EXTRAIT ->
# # # # #
Découverte du plus grand groupe de planètes errantes connu à ce jour
Les télescopes de l’Observatoire Européen Austral (ESO) ont contribué à la découverte du plus grand groupe de planètes errantes connu à ce jour. voici le communiqué de presse scientifique publié par l’ESO :
Les planètes errantes sont des objets cosmiques insolites dont la masse est comparable à celle des planètes de notre système solaire, mais qui ne sont pas en orbite autour d’une étoile et se déplacent librement à leur guise. Jusqu’à présent, on en connaissait peu, mais une équipe d’astronomes, utilisant les données de plusieurs télescopes de l’Observatoire Européen Austral (ESO) et d’autres infrastructures, vient de découvrir au moins 70 nouvelles planètes errantes dans notre galaxie. Il s’agit du plus grand groupe de planètes errantes jamais découvert, une étape importante vers la compréhension des origines et des caractéristiques de ces mystérieux nomades galactiques. Núria Miret-Roig, astronome au Laboratoire d’astrophysique de Bordeaux (France) et à l’université de Vienne (Autriche), et premier auteur de la nouvelle étude publiée aujourd’hui dans Nature Astronomy déclare :
Nous ne savions pas à combien de planètes errantes nous attendre et nous sommes ravis d’en avoir trouvé autant
Les planètes errantes, qui se cachent loin de toute étoile les éclairant, sont normalement impossibles à photographier. Cependant, Núria Miret-Roig et son équipe ont tiré parti du fait que, dans les quelques millions d’années qui suivent leur formation, ces planètes sont encore suffisamment chaudes pour briller, ce qui les rend directement détectables par les caméras sensibles des grands télescopes. Ils ont trouvé au moins 70 nouvelles planètes errantes de masse comparable à celle de Jupiter dans une région de formation d’étoiles proche de notre Soleil, dans les constellations du Scorpion supérieur et du Serpentaire [1].
Pour repérer un si grand nombre de planètes errantes, l’équipe a utilisé des données couvrant une période d’environ 20 ans et provenant de plusieurs télescopes au sol et dans l’espace. “Nous avons mesuré les mouvements infimes, les couleurs et les luminosités de dizaines de millions de sources dans une grande région du ciel”, explique Núria Miret-Roig. “Ces mesures nous ont permis d’identifier de manière sûre les objets les plus faibles de cette région, les planètes errantes”. L’équipe a utilisé les observations du Very Large Telescope (VLT), du Visible and Infrared Survey Telescope for Astronomy (VISTA), du VLT Survey Telescope (VST) et du MPG/ESO de 2.2-mètres situé au Chili, ainsi que d’autres équipements. “La grande majorité de nos données proviennent des observatoires de l’ESO, qui étaient absolument essentiels pour cette étude. Leur large champ de vision et leur sensibilité unique ont été les clés de notre succès”, explique Hervé Bouy, astronome au Laboratoire d’Astrophysique de Bordeaux, en France, et chef de projet de cette nouvelle recherche. “Nous avons utilisé des dizaines de milliers d’images à grand champ provenant des installations de l’ESO, correspondant à des centaines d’heures d’observations, et littéralement des dizaines de téraoctets de données.”
# # # # #
CONSIGNE ÉCRITE 1 ->
Citez mot pour mot, dans les entrées, le passage allant de la ligne qui contient « name author: L. » jusqu'à la fin des entrées, en omettant les images.
L'extrait n'a aucun rapport avec les entrées.
# # # # #
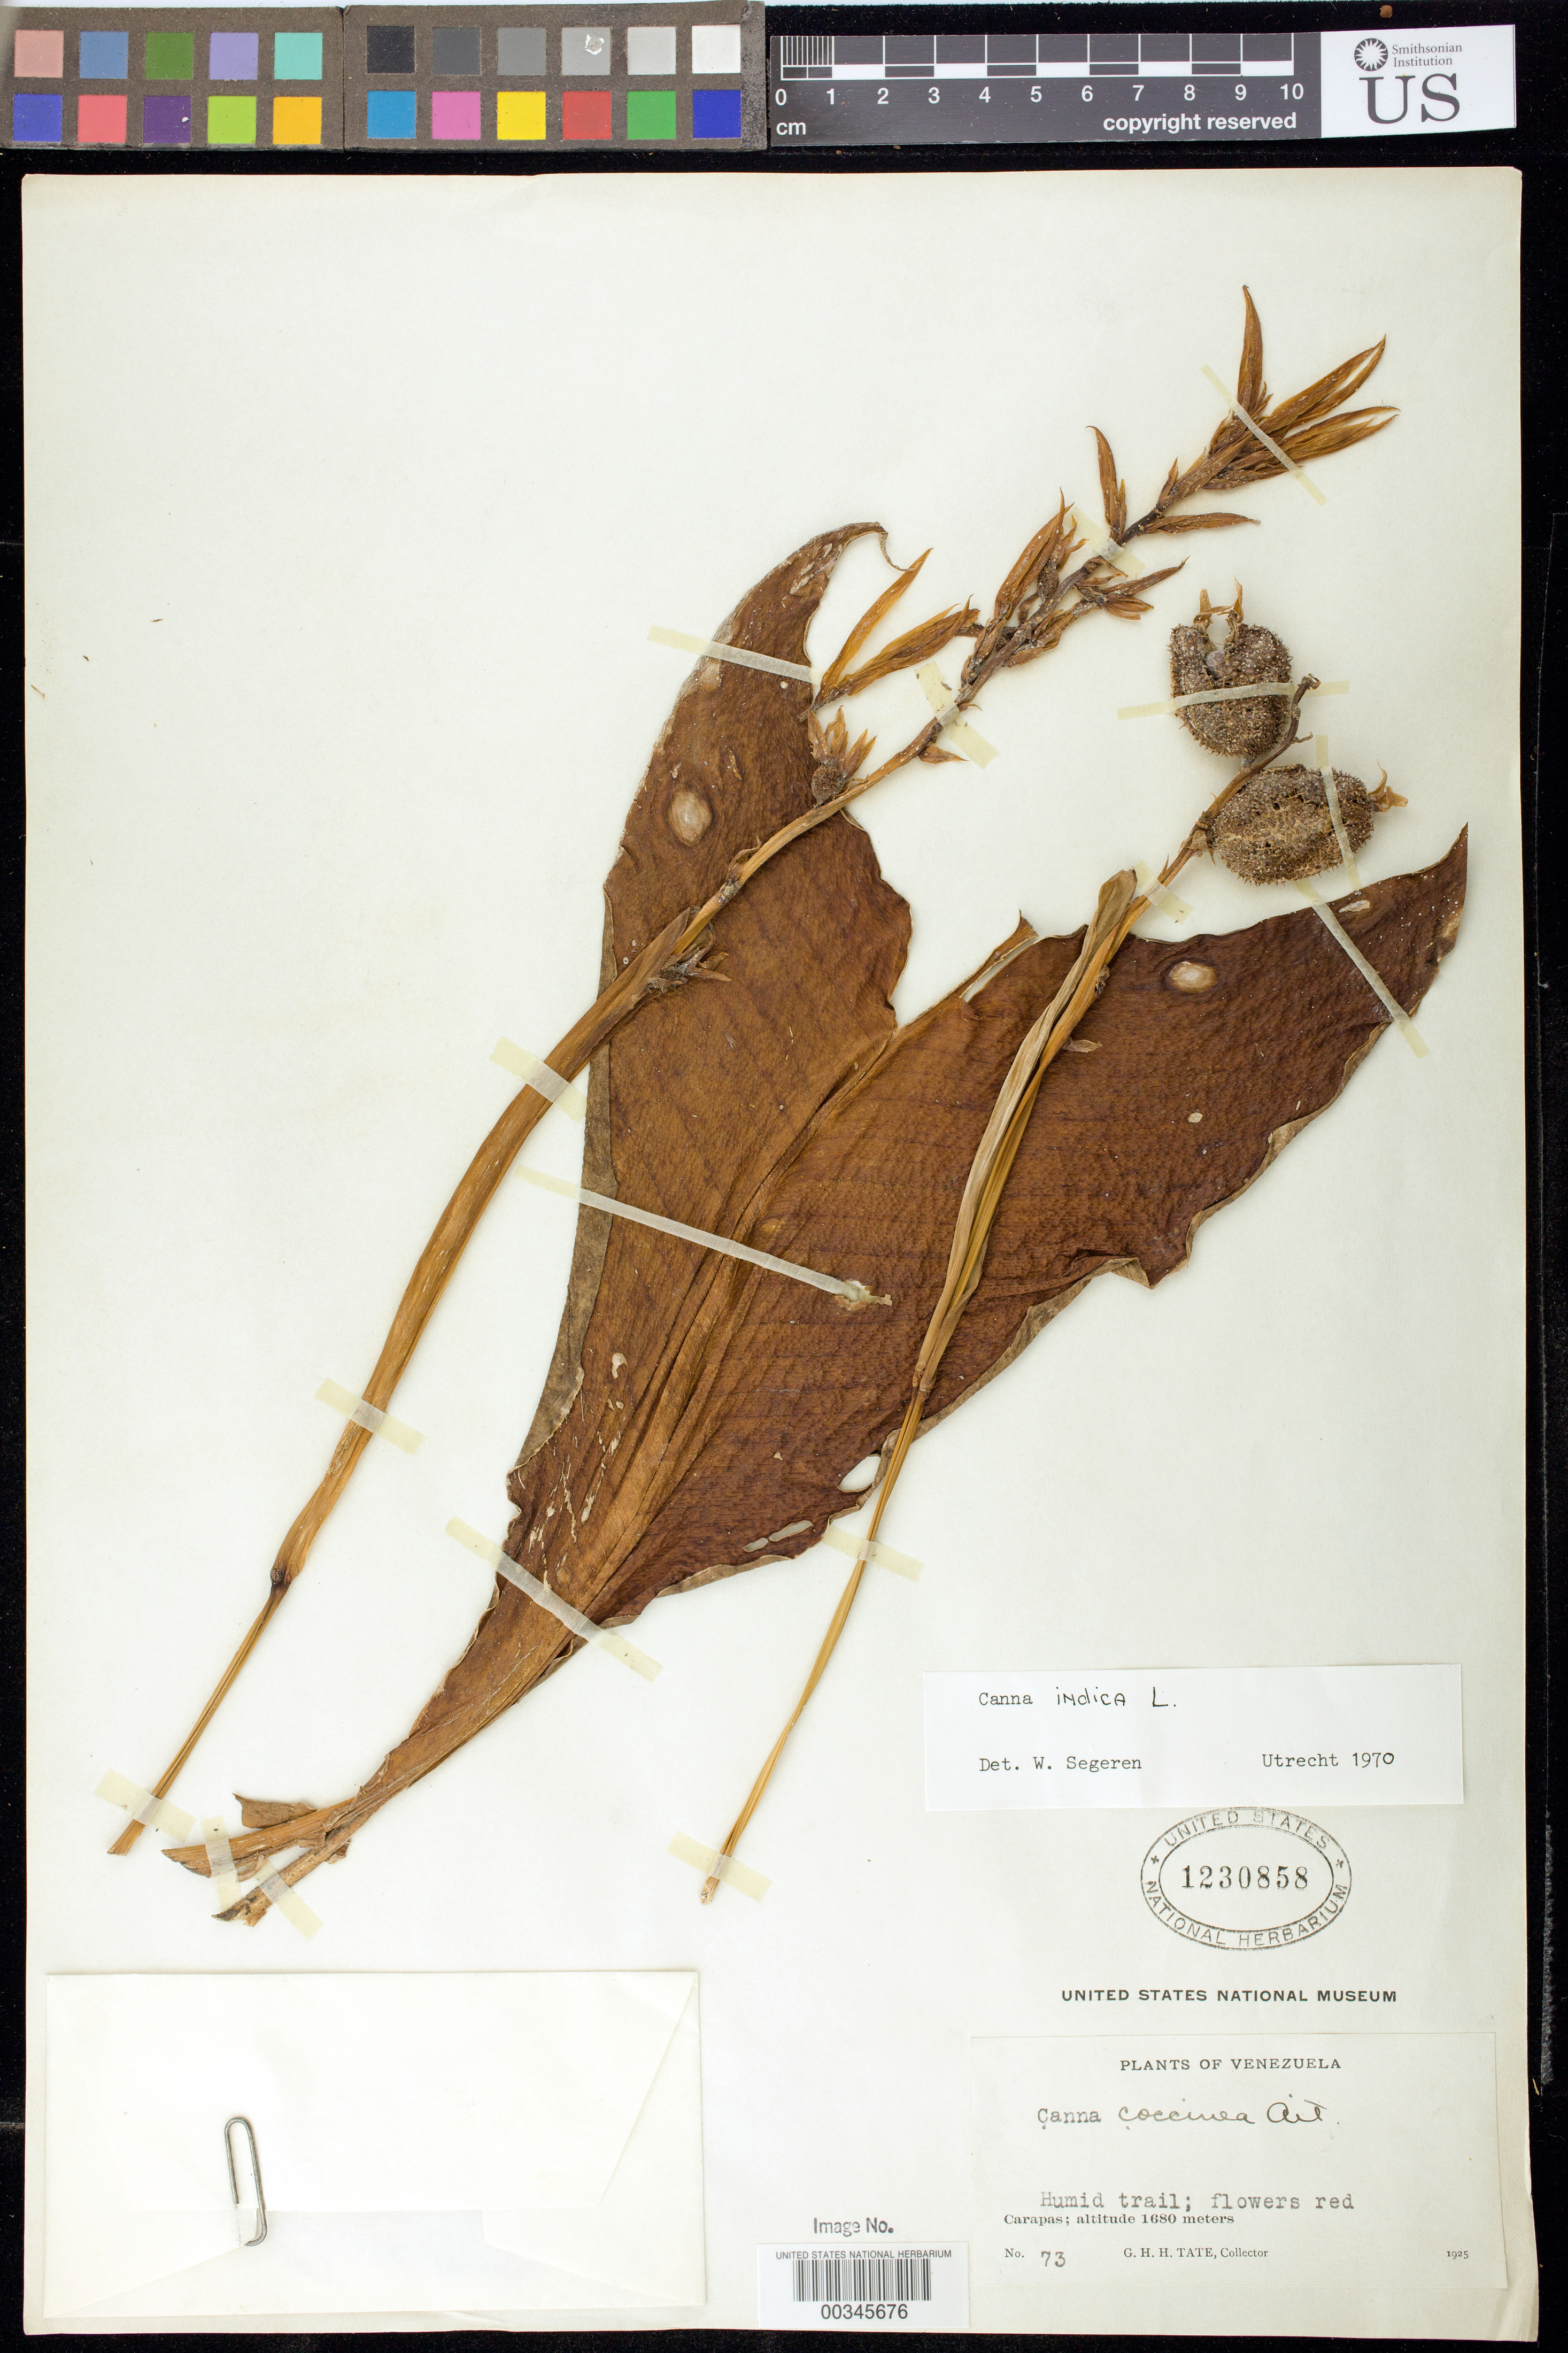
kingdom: Plantae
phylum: Tracheophyta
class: Liliopsida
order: Zingiberales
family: Cannaceae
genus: Canna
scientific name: Canna indica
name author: L.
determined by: Segeren, W.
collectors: G. Tate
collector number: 73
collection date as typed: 1925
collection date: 1925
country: Venezuela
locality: Carapas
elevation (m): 1680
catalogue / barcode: US 1230858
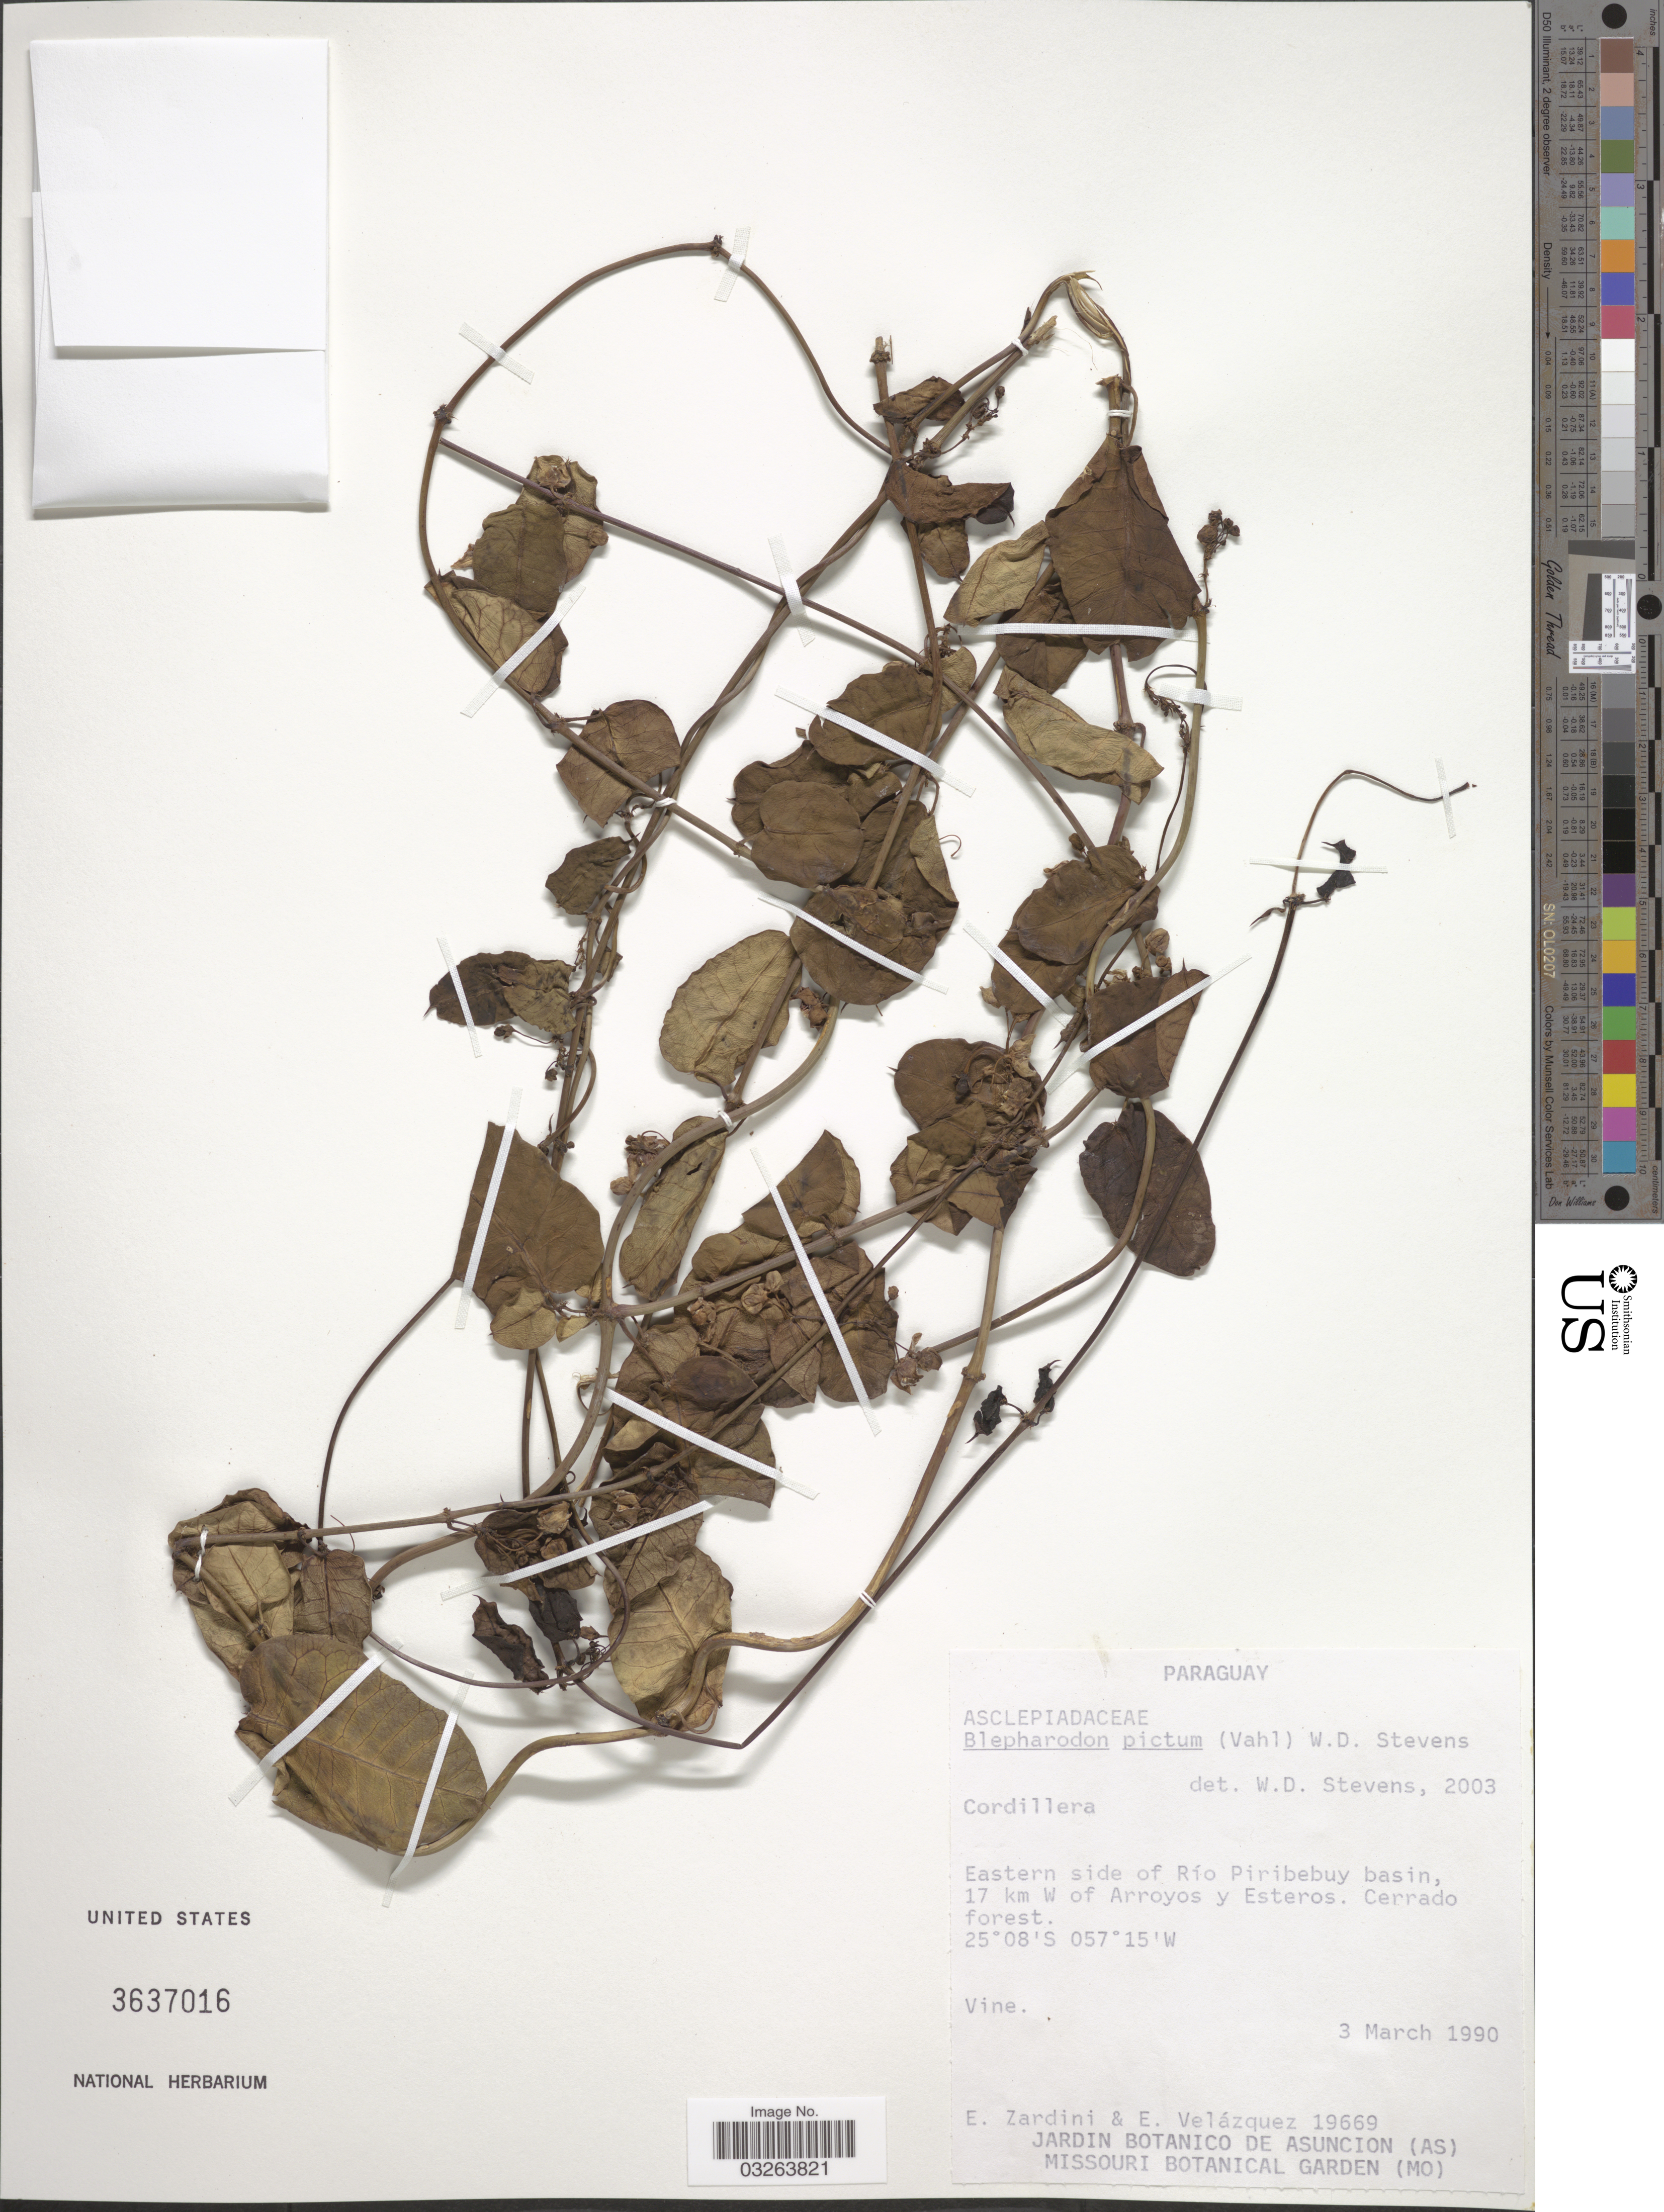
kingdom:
# # # # #
CONSIGNE ÉCRITE 2 ->
D'après l'extrait, combien de nouvelles planètes errantes l'équipe a-t-elle découvertes au minimum ?

RÉPONSE RÉDIGÉE 1 ->
name author: L.
determined by: Segeren, W.
collectors: G. Tate
collector number: 73
collection date as typed: 1925
collection date: 1925
country: Venezuela
locality: Carapas
elevation (m): 1680
catalogue / barcode: US 1230858
kingdom:

RÉPONSE RÉDIGÉE 2 ->
Au moins 70.